July 19, 2019
- Issue: Did the New Hampshire Site Evaluation Committee err in denying the petitioner’s application for a “Certificate of Site and Facility.”
The Court reviewed the record and concluded that the Subcommittee’s findings were supported by competent evidence, were not erroneous as a matter of law and that the petitioners would not have “sustained their burden on appeal to show that the Subcommittee’s order was unreasonable or unlawful.” RSA 541:3. First, the Court reviewed the procedural background of the Subcommittee including: the motions received, the number of hearings held, witnesses heard, exhibits received, the vote taken unanimously by the Subcommittee and its decision to deny the application in a 287 written decision.
Next, the Court looked at the statutory framework, evaluating: the purpose, required findings, burden of proof and orderly development of the region. The Subcommittee based their review on RSA 162-H and had broad discretion in making a determination to issue a Certificate as long as Subcommittee makes a finding on the criteria and according to the rules in RSA 162-H. The Court determined that the applicant has the burden of proof to make their showing by a preponderance of the evidence and that N.H. Admin. R. Site 301.15 applies in determining whether the proposal will unduly interfere with the regional development. Related to those areas, the Subcommittee found the petitioner’s reports and testimony in many cases lacked credibility or there were content issues with the reports that were submitted.
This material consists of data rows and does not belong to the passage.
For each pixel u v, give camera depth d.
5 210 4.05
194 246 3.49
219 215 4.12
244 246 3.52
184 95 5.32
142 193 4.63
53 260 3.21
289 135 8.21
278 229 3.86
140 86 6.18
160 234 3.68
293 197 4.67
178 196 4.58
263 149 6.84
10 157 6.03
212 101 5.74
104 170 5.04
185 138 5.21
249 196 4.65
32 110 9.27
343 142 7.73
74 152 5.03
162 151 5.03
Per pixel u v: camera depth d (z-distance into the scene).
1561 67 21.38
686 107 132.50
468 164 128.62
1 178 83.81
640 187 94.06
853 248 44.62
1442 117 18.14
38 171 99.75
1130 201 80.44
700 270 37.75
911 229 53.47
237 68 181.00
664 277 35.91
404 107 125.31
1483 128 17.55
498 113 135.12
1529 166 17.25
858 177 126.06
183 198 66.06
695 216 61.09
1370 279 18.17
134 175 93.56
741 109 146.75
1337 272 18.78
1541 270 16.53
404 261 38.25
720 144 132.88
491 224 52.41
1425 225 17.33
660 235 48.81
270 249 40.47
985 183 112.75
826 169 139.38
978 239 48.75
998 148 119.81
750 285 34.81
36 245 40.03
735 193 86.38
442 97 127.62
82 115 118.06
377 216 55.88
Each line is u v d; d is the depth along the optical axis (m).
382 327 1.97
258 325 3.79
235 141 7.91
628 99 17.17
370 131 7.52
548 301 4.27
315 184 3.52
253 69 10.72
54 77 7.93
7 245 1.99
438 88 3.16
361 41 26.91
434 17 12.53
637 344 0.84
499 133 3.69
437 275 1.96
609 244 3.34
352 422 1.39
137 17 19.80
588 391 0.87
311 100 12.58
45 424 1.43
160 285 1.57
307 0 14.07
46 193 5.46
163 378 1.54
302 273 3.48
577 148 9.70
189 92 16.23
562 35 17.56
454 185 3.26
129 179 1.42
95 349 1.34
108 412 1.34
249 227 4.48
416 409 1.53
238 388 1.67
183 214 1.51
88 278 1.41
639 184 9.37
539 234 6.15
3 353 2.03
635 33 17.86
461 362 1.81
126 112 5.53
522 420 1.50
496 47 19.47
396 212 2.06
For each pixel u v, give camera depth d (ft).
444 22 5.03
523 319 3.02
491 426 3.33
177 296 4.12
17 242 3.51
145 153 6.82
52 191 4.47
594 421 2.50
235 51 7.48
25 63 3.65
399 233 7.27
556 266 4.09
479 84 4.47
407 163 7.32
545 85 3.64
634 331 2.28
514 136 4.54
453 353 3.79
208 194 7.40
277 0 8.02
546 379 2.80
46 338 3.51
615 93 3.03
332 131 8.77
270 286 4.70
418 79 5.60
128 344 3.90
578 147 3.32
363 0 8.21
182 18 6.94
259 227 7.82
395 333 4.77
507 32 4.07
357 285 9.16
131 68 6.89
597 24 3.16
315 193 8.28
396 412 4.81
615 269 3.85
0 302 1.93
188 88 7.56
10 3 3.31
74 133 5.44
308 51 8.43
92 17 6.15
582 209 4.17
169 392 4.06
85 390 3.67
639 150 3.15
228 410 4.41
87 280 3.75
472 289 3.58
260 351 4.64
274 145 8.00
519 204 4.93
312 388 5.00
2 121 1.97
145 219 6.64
Then, the Court addresses the petitioner’s argument that the Subcommittee violated RSA 162-H ”by failing to consider all relevant information, including mitigating measures and conditions and by failing to weigh potential impacts and benefits.” The Court disagrees with the petitioner concerning deliberate aesthetics, finding they discussed aesthetics related to the impact of the project on community uses, how it would “influence land uses in the vicinity” and providing numerous examples from the record of the various town’s Master Plans. They reasoned that the Master Plans represented the views of the communities. Next, the Court addresses the petitioner’s argument that the Subcommittee failed to consider mitigation measures and conditions that would have reduced or eliminated project impacts. The Court found that the Subcommittee had not ignored mitigation measures that were offered by the petitioners but found the petitioner’s analysis inadequate. Therefore, the Court held that the Subcommittee didn’t have to craft its own mitigation measures to “make up for the failure to satisfy the statutory and regulatory criteria” that would shift the burden to the Subcommittee. The Court disagreed with the petitioner that the Subcommittee failed to weigh the evidence and make a determination on the capacity market benefits, finding that the Subcommittee did not find the petitioner’s expert credible.
Next, the petitioner asserted that the Subcommittee’s application of the orderly development standard was “both unlawful and unreasonable under RSA 541:6 and unconstitutional.” Reviewing the statutory teams and regulatory standards, the Court found that the petitioner’s argument was “insufficiently developed” for appellate review, but goes on to highlight that the regulations identify the definition of the terms, the documents and information that are required for the petitioner to satisfy their burden of proof. The Court finds that the Subcommittee based its denial of the application on the record and not on an ad hoc basis because they were in the best position to measure the “persuasiveness and credibility of the evidence” and their findings could reasonably be made based on the evidence presented. Then, the Court turns to the right-of-way, finding that their prior decisions were not an “administrative gloss” and that rule is not applicable here. Even though the project is within an existing right-of-way, the Court agreed with the Subcommittee that it was required to analyze the characteristics of the project to assess the impact of the project on land usage.
Finally, the Court found that record does not support the petitioner’s contention that the Subcommittee imposed on them an affirmative burden to address and resolve the views of the different governing bodies. The Court further found that the petitioners failed to demonstrate by a preponderance of the evidence that the project would not unduly interfere with the “orderly development of the region” because the Subcommittee took all of the relevant information into consideration and found the Municipal testimony persuasive.
McLane Middleton, of Manchester (Wilbur A. Glahn, Barry Needleman and Jeremy T. Walker on the brief and Mr. Glahn orally) for the petitioners, Northern Pass Transmission and Public Service Company of New Hampshire d/b/a Eversource. Gordon J. MacDonald, attorney general (Christopher G. Aislin, senior assistant attorney general, on the brief and orally) representing the public interest. City Solicitor’s Office, of Concord (Danielle L. Pacik, deputy city solicitor, on the joint brief and orally), for intervenor City of Concord; Mitchell Municipal Group, of Laconia (Stephen M. Whitely on the joint brief); for intervenors Towns of Deerfield, Littleton, New Hampton, and Pembroke; and Drummond Woodsum, of Manchester (C. Christine Fillmore on the joint brief), for the intervenors Towns of Bethlehem, Bristol, Easton, Franconia, Northumberland, Plymouth, Sugar Hill and Whitefield.